NameError: name 'outputs' is not defined

### Experiment with Learning Rate
* Run 5 experiments with various learning rate magnitudes: 1, .1, .01, .001, .0001.
* Use the "best" batch size from the previous experiment
* Visualize the results
* Write up an analysis of the experiments and select the "best" performing model among your experiments. Make sure to compare against the previous experiments and your model's performance yesterday. 

### Experiment with different Optimizers
* Run 5 experiments with various optimizers available in TensorFlow. See list [here](https://www.tensorflow.org/api_docs/python/tf/keras/optimizers)
* Visualize the results
* Write up an analysis of the experiments and select the "best" performing model among your experiments. Make sure to compare against the previous experiments and your model's performance yesterday.
* Repeat the experiment combining Learning Rate and different optimizers. Does the best performing model change? 

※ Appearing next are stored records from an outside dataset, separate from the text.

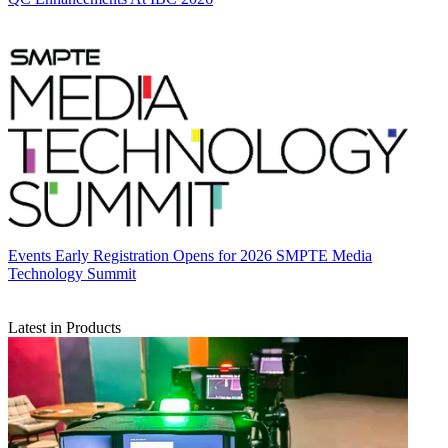
Events
Early Registration Opens for 2026 SMPTE Media
Technology Summit
Latest in Products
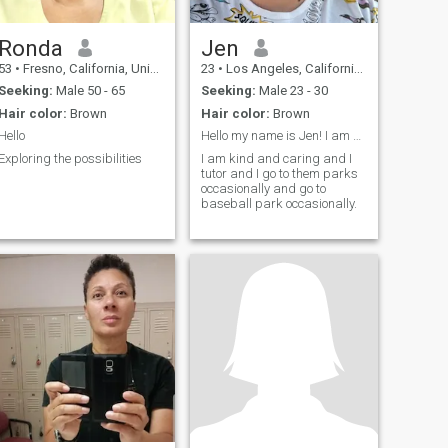
Ronda
Jen
53
•
Fresno, California, United States
23
•
Los Angeles, California, United States
Seeking:
Male 50 - 65
Seeking:
Male 23 - 30
Hair color:
Brown
Hair color:
Brown
Hello
Hello my name is Jen! I am a Navy Veteran.
Exploring the possibilities
I am kind and caring and I
tutor and I go to them parks
occasionally and go to
baseball park occasionally.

### Additional Written Tasks

1. Describe the process of backpropagation in your own words: 
```
Your answer goes here.
```



## Stretch Goals: 

- Implement GridSearch on anyone of the experiments
- On the learning rate experiments, implement [EarlyStopping](https://www.tensorflow.org/api_docs/python/tf/keras/callbacks/EarlyStopping)
- Review material on the math behind gradient descent: 

  - Gradient Descent
    - Gradient Descent, Step-by-Step  by StatQuest w/ Josh Starmer. This will help you understand the gradient descent based optimization that happens underneath the hood of neural networks. It uses a non-neural network example, which I believe is a gentler introduction. You will hear me refer to this technique as "vanilla" gradient descent. 
    - Stochastic Gradient Descent, Clearly Explained!!! by StatQuest w/ Josh Starmer. This builds on the techniques in the previous video.  This technique is the one that is actually implemented inside modern 'nets. 
These are great resources to help you understand tomorrow's material at a deeper level. I highly recommend watching these ahead of tomorrow.

  - Background Math
    - Dot products and duality by 3Blue1Brown. Explains the core linear algebra operation happening in today's perceptron.
The paradox of the derivative by 3Blue1Brown. Does a great job explaining a derivative. 
    - Visualizing the chain rule and product rule by 3Blue1Brown. Explains the black magic that happens within Stochastic Gradient Descent. 
These math resources are very much optional. They can be very heady, but I encourage you to explore. Your understanding of neural networks will greatly increase if you understand this math background.